● YOUR ASSIGNMENT: With the pictures omitted, set down exactly the lines from the one that contains "cup: present [297,368,321,426]" through the last line of the data.

Top of EXTRACTED ENTRIES

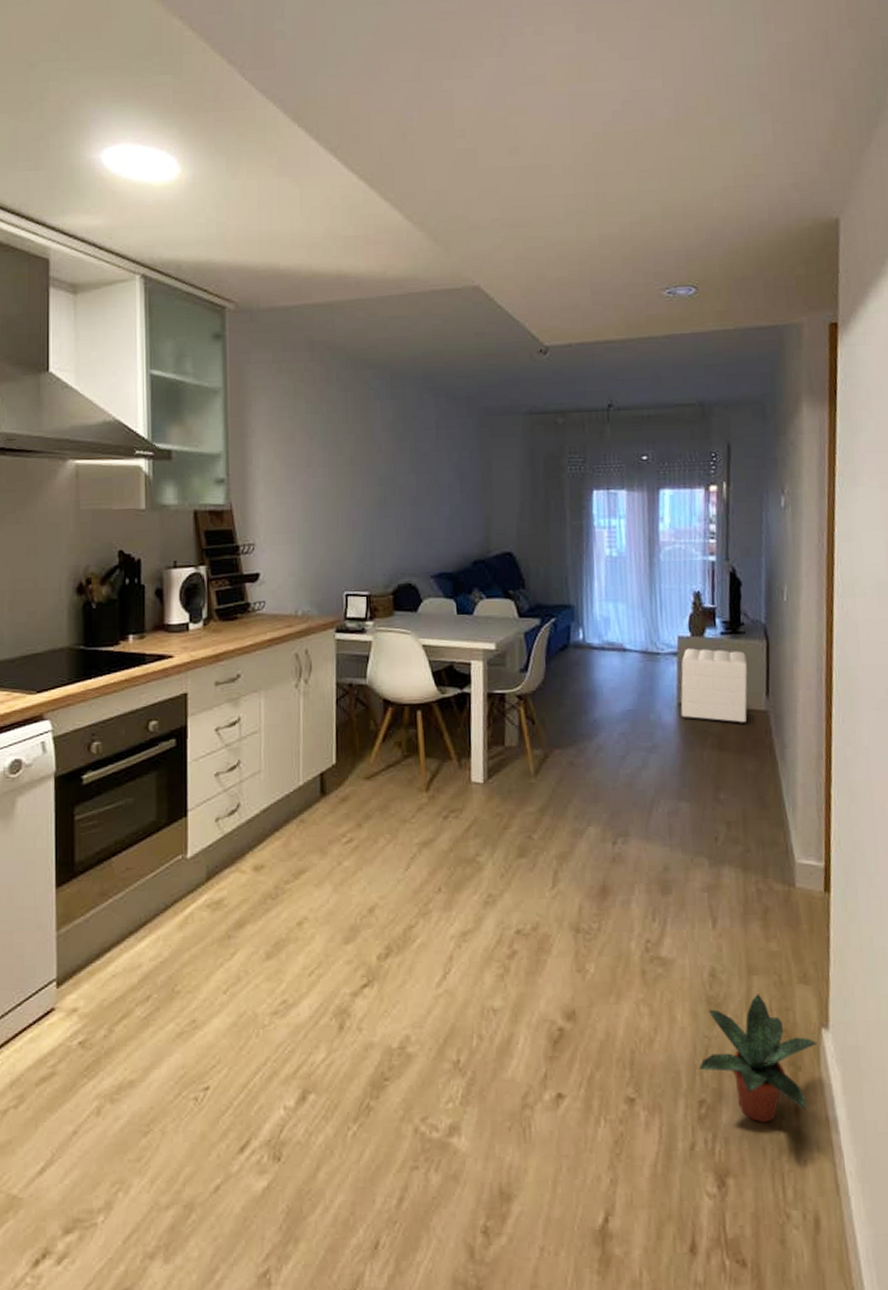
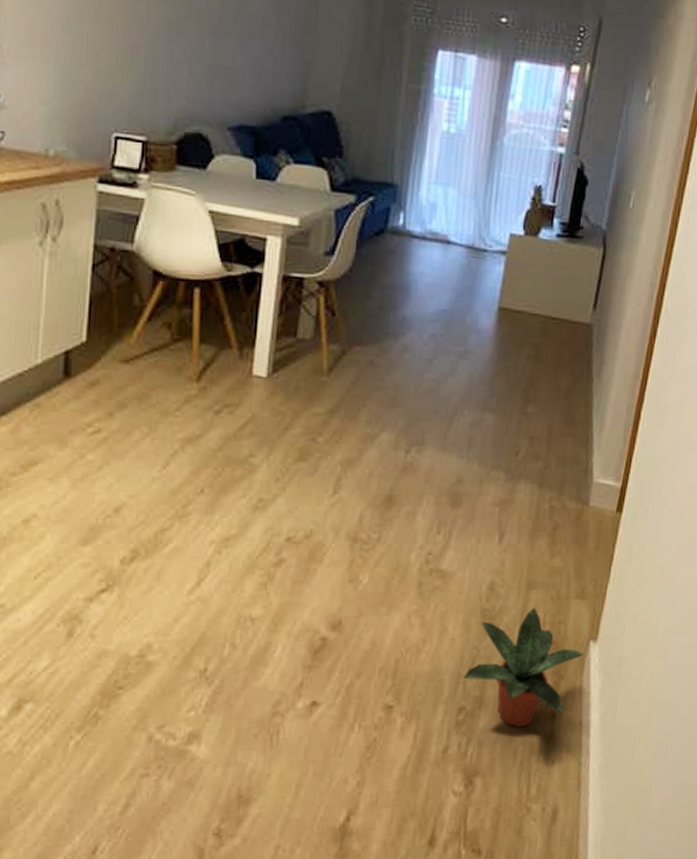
ottoman: present [680,648,748,725] -> none [500,248,580,337]

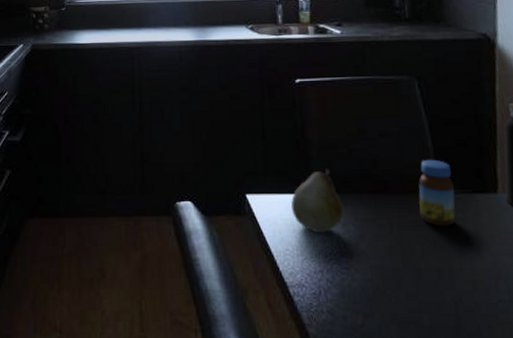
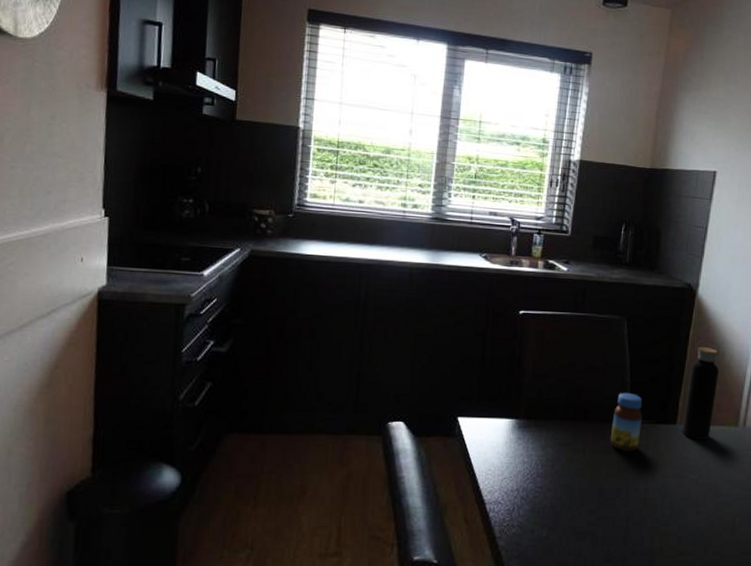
fruit: present [291,169,344,234] -> none [499,397,546,456]

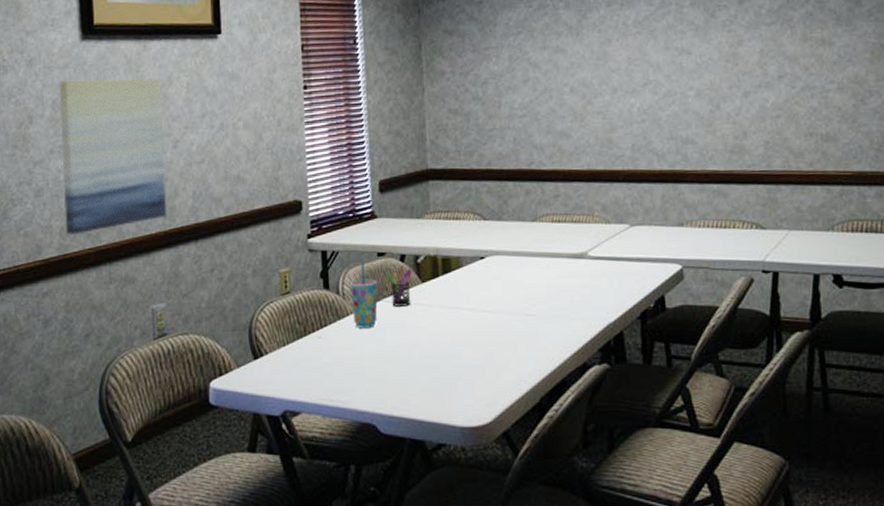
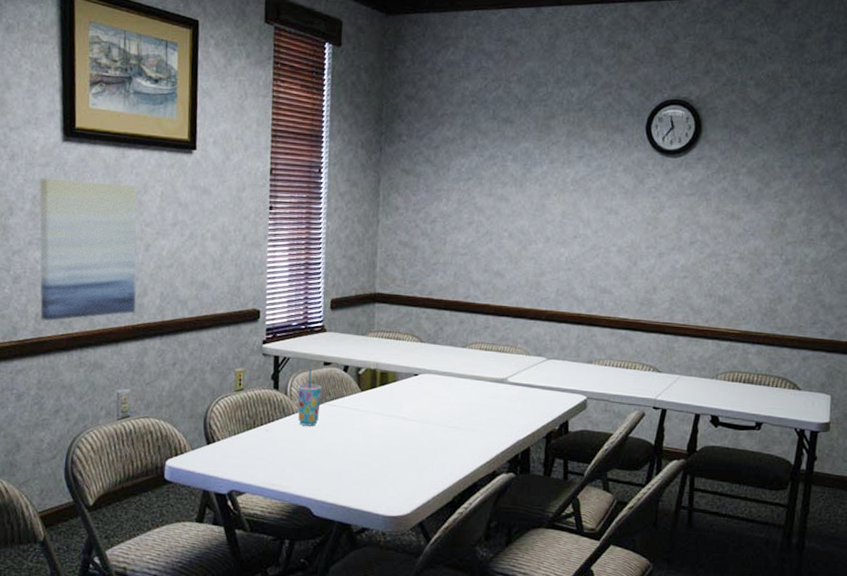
pen holder: present [387,265,413,307] -> none [331,375,354,411]

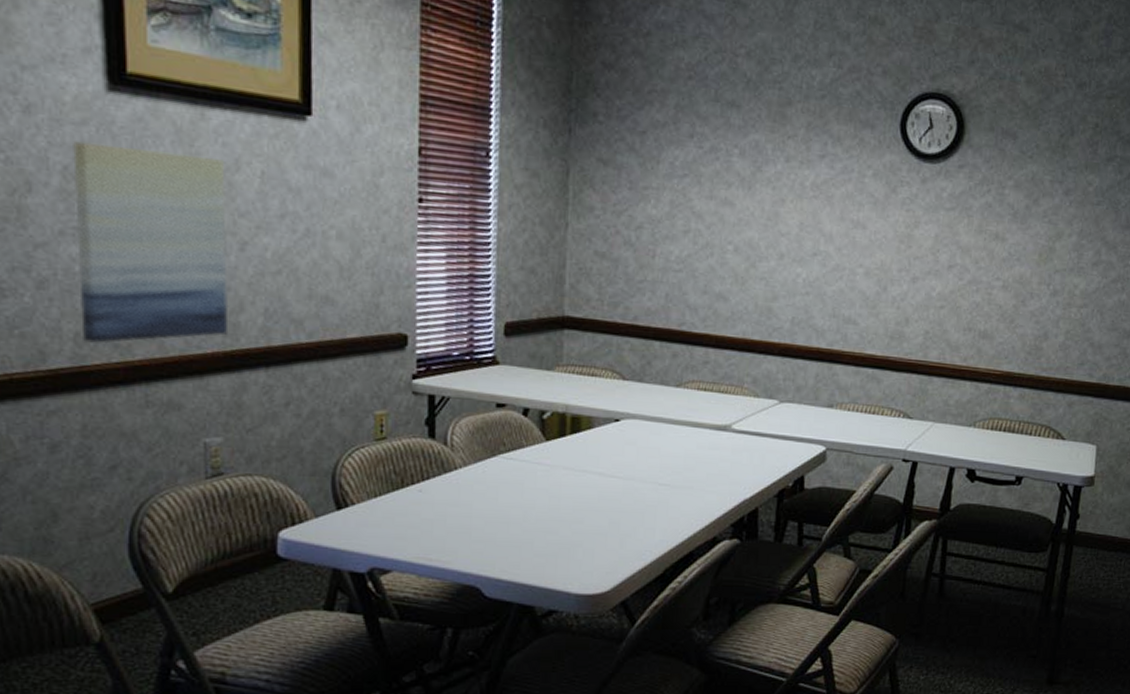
cup: present [297,368,321,426] -> none [461,411,493,485]

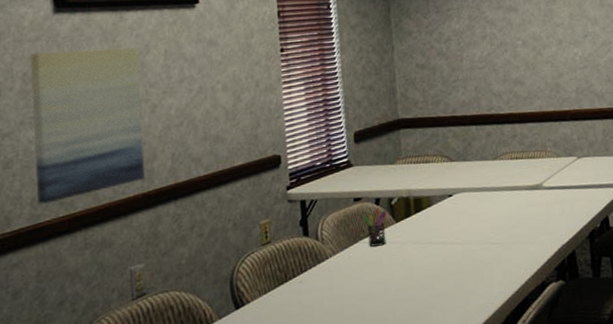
pen holder: none [506,420,536,465] -> present [363,208,387,247]

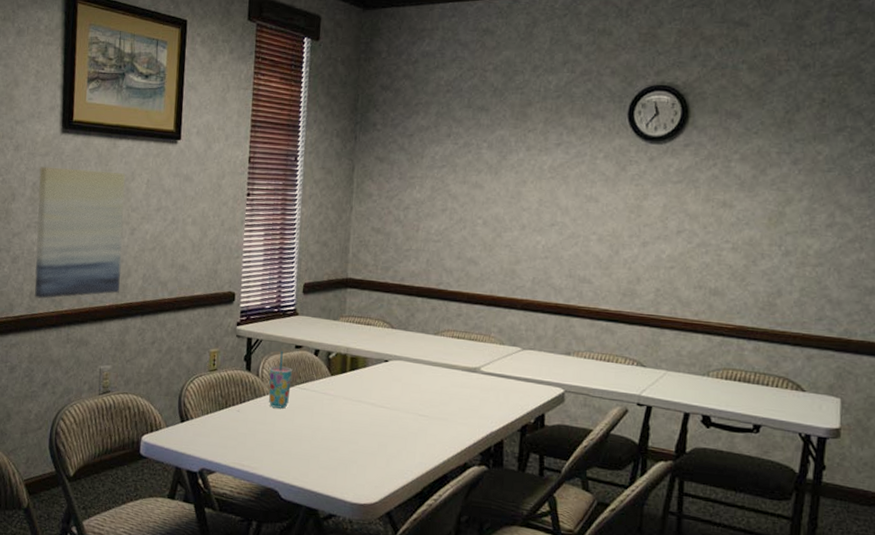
cup: none [329,207,355,270] -> present [268,351,292,409]
pen holder: present [363,208,387,247] -> none [302,359,324,394]

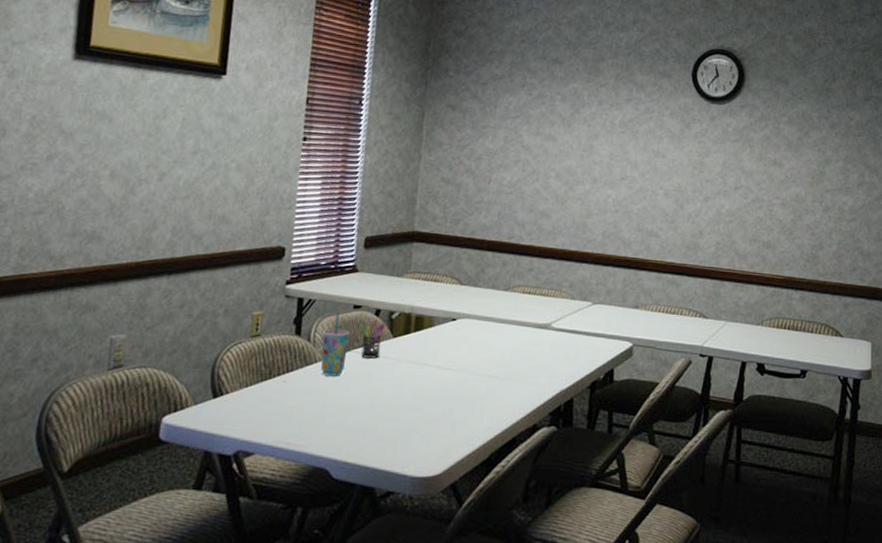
wall art: present [34,166,125,299] -> none [25,97,155,256]
pen holder: none [302,359,324,394] -> present [360,319,386,359]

Bottom of EXTRACTED ENTRIES

● THE COMPLETED TASK:
cup: present [297,368,321,426] -> none [461,411,493,485]

pen holder: none [506,420,536,465] -> present [363,208,387,247]

cup: none [329,207,355,270] -> present [268,351,292,409]
pen holder: present [363,208,387,247] -> none [302,359,324,394]

wall art: present [34,166,125,299] -> none [25,97,155,256]
pen holder: none [302,359,324,394] -> present [360,319,386,359]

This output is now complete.